Sonia del Rincón, PhD'05, is a current recipient of the Transition Grant at the Lady Davis Institute and an assistant professor in McGill’s Gerald Bronfman Department of Oncology. Del Rincón faced personal obstacles early in her research career and says the Transition Grant helped solidify her future as a cancer researcher. During her post-doc, del Rincón and her husband learned they would be unable to conceive children without medical assistance. And yet, determined to not only pursue research but grow her family, del Rincón gave birth to twin boys and started her lab in 2018 at the Lady Davis Institute at the Jewish General Hospital where she works on the same floor as her spouse.

“It was so important that the Cole Foundation supported me early on in my career,” she said. Through the Cole Foundation, del Rincón was able to partner with young adult lymphoma specialist Dr. Natalie Johnson at the Jewish General Hospital, and senior investigator Dr. Koren Mann at the Lady Davis Institute. The three recently collaborated on a publication of how non-Hodgkin B cell lymphomas resist oral chemotherapy. The grant allowed her to hire McGill doctoral student Samuel Preston, and they recently submitted another article about a drug targeting the epigenome that can make lymphoma cells more responsive to cancer treatment.

“Those two publications likely would not have happened without the Cole Foundation,” said del Rincón. “And when you go to apply for other grants—reviewers look at your CV and they ask, ‘Does she have funding? Is she able to get competitive funding?’ The fact that the Cole Foundation gave me three years of funding for my lab was huge.” Del Rincón’s lab is now funded by the Canadian Institutes of Health Research (CIHR) and the Cancer Research Society.

Though it has origins as an endowment named after and run by the Cole family, the Cole Foundation has created a new family of Montreal researchers. These experts in diverse areas of oncology and hematology are connected by the foundation’s mission to eradicate pediatric and young adult leukemia and lymphoma. The Foundation has hosted conferences to bring together researchers from different Montreal institutions, funding new collaborative projects with the help of the Canadian Cancer Society. The foundation also serves as a network for recipients of its various awards and titles. For del Rincón, this has meant partnering with other experts. Meanwhile, Dr. Janusz Rak, Professor in the Department of Pediatrics at McGill, has held the Jack Cole Chair since 2006 and maintains a close personal and professional relationship with the foundation.
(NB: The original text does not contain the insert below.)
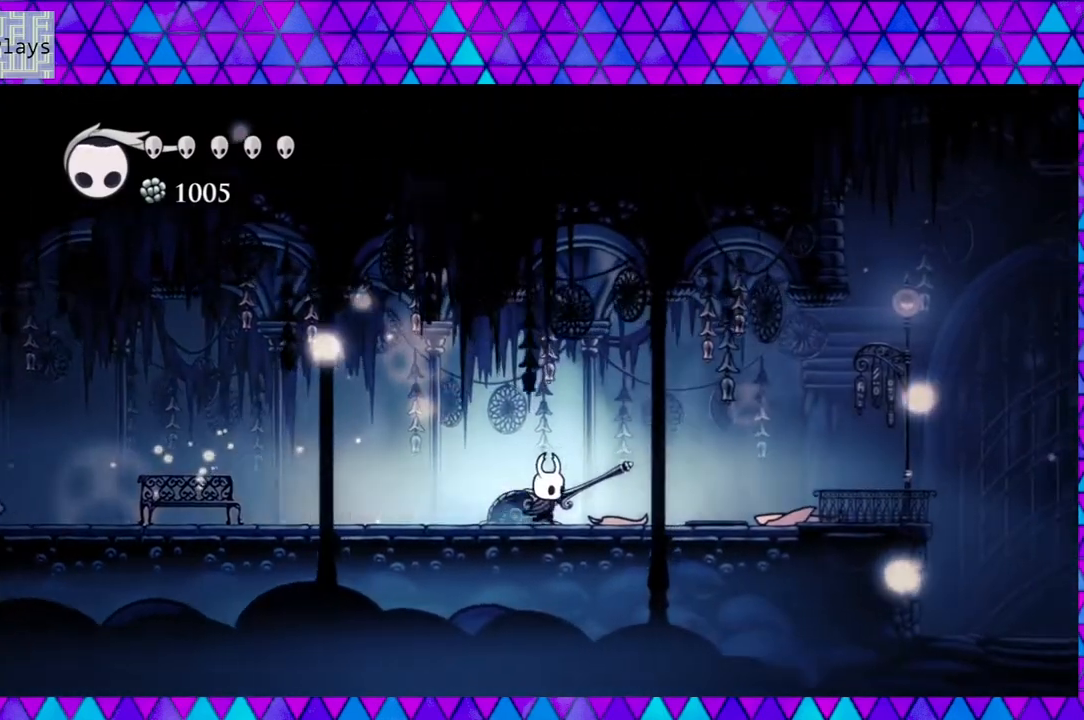
{"buttons": ["DPAD_RIGHT"], "left_stick": "down", "right_stick": "center", "events": []}
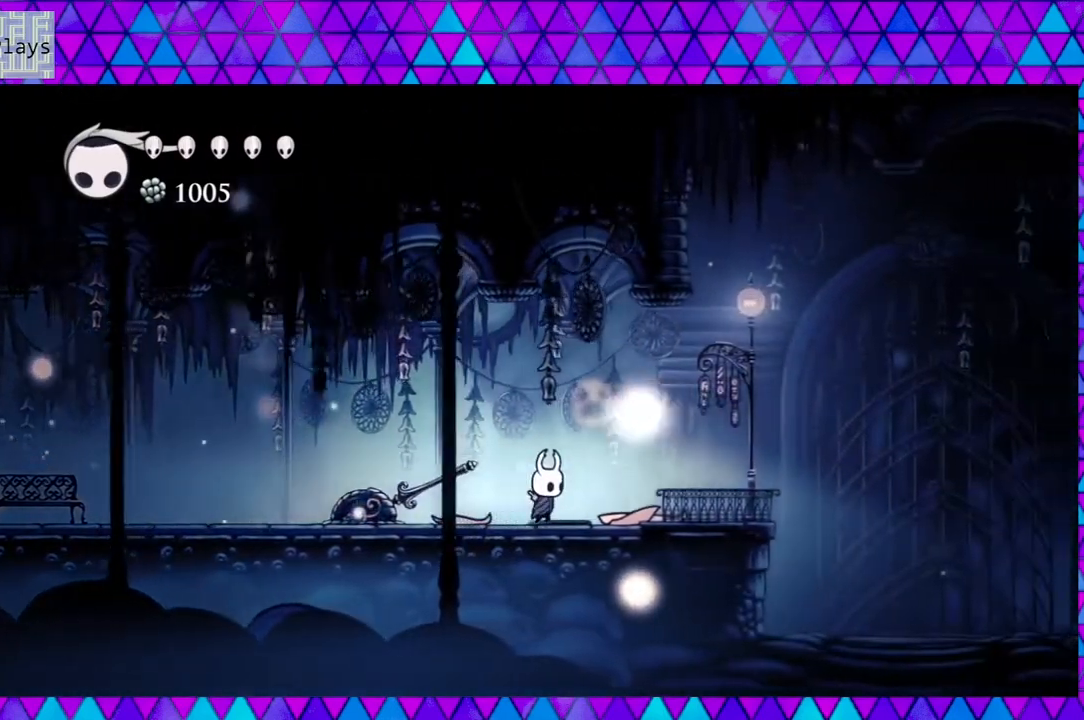
{"buttons": [], "left_stick": "down", "right_stick": "center", "events": [[500, "DPAD_RIGHT", "up"]]}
Rak helps recruit leukemia experts to the McGill community and promotes research funded by the foundation.

Though Rak’s main expertise is hematology and fundamental cancer research, as Jack Cole Chair he has strived to apply these findings to tumours in children and young adults, including lymphoma and leukemia. “It is a very McGillian-type of relationship,” he said. “McGill has a way of doing things that is unique,” one that respects research interests and “maximizes creative juices.”

And Rak’s research is just as relevant for leukemia and lymphoma as it is for brain tumours. His pre-clinical studies look at interactions between tumours and the vascular system and the role of bubble-like structures called exosomes, which carry genetic information and proteins from cancer cells that “infect” other cells and spread cancer fingerprints throughout the body. His hematology project asked whether leukemic cells produce exosomes that carry the cancer genes, triggering leukemia in another cell. Rak and visiting researcher Dr. Yi Fang, a Cole Fellowship recipient, found that exosomes spray proteins that cause blood clots, a common cause of complications and even death for leukemia patients. “The beauty and confusing nature of science is that it takes you where you may not plan to go,” he said.